*Exercise prompt:* Among the entries below, how many lines have the string "Rendered" in them? Only the number should be given.

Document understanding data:
════════
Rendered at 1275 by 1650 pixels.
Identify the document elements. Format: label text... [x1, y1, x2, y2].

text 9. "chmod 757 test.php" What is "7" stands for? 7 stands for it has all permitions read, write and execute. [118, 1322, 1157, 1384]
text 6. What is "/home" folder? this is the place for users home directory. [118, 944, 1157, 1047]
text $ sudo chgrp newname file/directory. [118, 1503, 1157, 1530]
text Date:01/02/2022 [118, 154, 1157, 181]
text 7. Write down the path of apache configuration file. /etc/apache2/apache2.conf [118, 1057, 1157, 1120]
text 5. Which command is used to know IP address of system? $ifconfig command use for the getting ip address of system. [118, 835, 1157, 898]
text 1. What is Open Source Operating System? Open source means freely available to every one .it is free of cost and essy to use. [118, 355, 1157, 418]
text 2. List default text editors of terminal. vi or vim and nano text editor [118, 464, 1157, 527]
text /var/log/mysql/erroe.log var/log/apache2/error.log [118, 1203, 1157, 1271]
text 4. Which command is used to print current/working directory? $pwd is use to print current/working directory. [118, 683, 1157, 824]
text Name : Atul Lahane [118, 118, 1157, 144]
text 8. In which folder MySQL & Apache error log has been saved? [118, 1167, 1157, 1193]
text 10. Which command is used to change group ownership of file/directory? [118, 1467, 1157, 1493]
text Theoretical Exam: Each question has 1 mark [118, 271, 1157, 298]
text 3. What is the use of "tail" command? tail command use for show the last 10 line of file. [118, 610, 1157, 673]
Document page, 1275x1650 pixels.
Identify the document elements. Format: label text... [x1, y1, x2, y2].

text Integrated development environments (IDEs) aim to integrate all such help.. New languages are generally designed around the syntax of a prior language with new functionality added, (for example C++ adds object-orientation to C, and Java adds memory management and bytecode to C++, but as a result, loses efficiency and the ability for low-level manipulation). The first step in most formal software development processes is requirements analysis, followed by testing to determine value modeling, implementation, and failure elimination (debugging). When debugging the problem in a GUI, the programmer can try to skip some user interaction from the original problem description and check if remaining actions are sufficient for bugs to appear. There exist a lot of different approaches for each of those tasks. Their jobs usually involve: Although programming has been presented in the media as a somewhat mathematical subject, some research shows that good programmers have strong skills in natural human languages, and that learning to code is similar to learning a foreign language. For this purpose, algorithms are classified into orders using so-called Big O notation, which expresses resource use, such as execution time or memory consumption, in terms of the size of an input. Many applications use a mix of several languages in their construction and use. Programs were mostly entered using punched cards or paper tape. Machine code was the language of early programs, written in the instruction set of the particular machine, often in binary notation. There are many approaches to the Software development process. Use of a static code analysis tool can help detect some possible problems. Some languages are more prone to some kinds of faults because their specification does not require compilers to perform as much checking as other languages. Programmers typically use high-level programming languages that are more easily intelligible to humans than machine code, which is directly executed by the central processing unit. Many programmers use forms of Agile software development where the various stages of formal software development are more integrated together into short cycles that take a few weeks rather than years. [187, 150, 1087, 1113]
════════
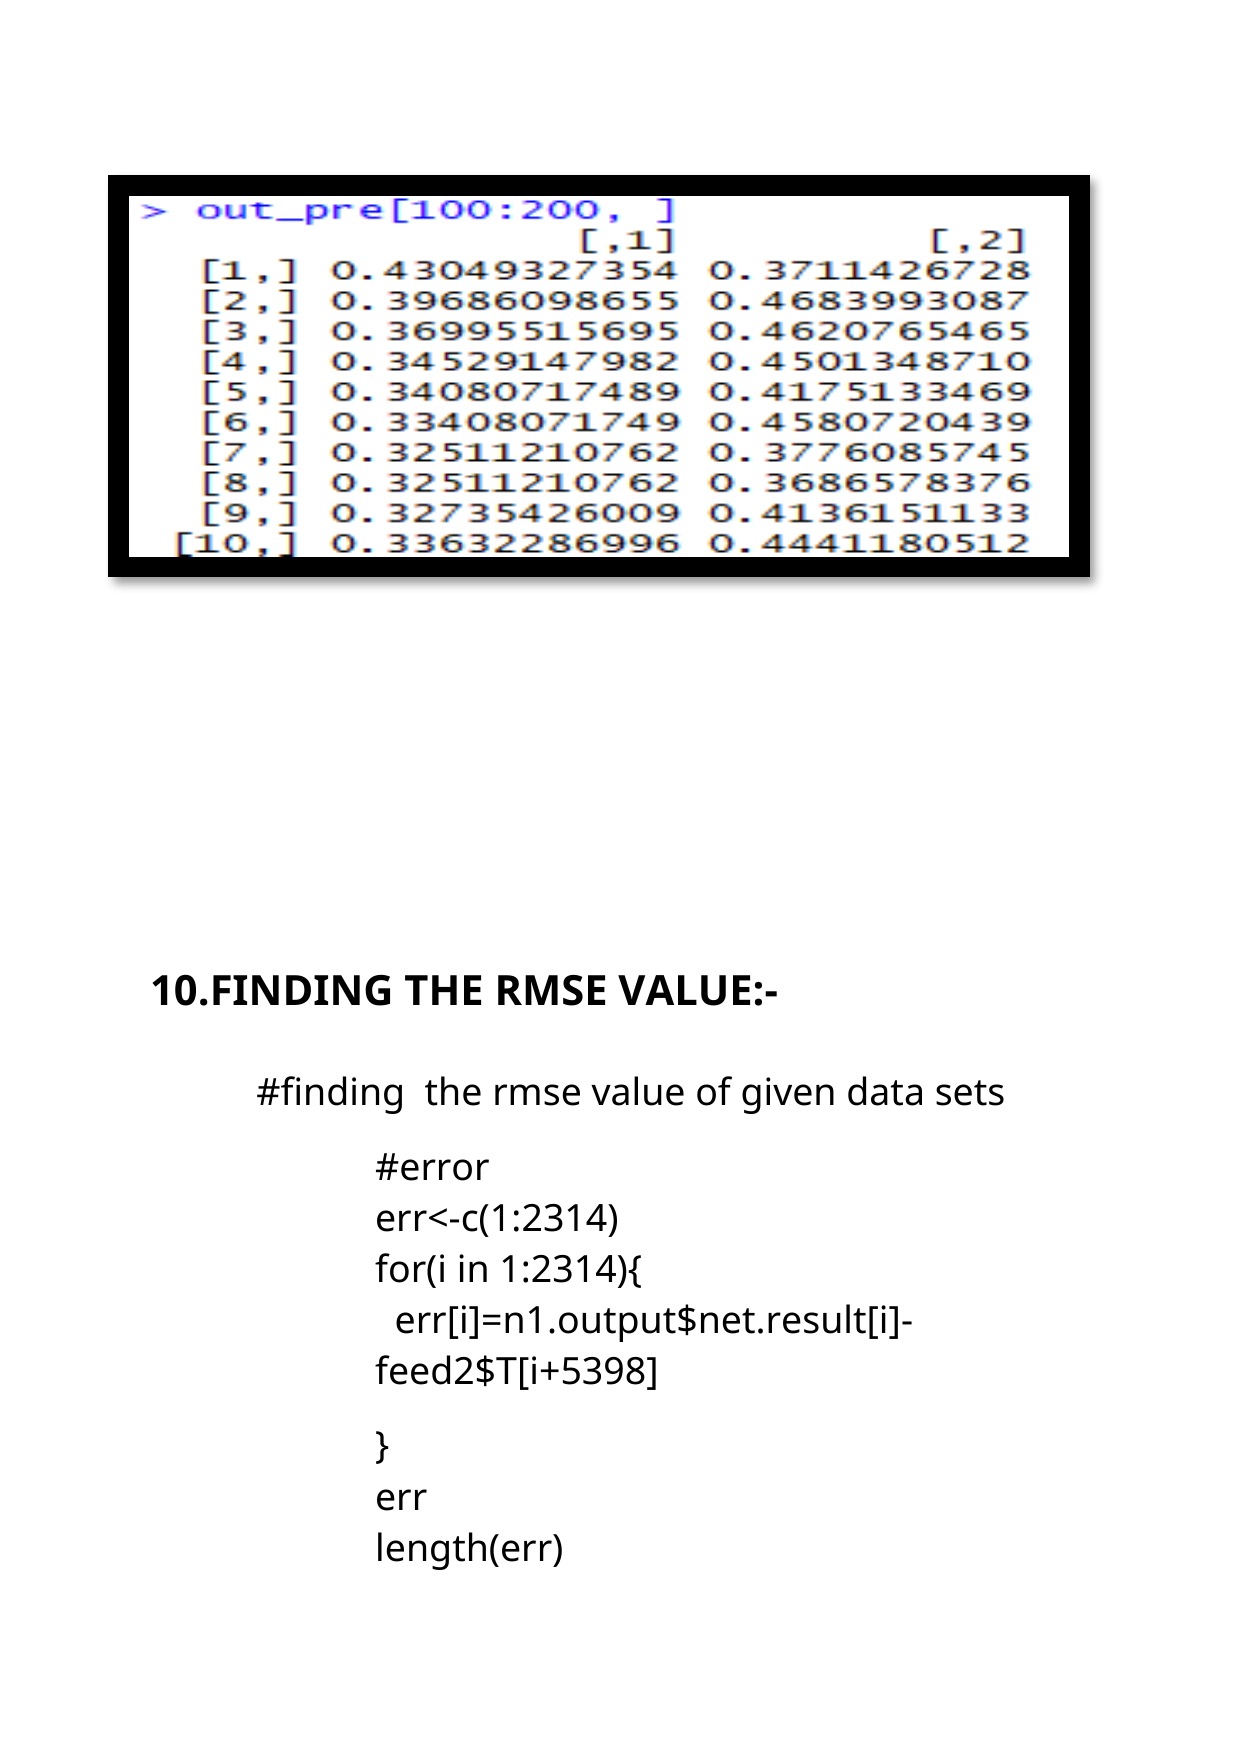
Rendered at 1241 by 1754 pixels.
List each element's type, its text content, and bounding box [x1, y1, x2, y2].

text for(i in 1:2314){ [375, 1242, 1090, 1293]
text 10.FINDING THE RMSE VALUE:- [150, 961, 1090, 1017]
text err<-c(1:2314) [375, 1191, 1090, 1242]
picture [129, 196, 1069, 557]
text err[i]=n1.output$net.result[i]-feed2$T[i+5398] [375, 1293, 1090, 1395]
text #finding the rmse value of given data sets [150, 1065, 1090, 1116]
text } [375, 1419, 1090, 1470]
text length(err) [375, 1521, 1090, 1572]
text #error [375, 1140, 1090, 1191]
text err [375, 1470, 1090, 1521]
════════
*Task response:* 2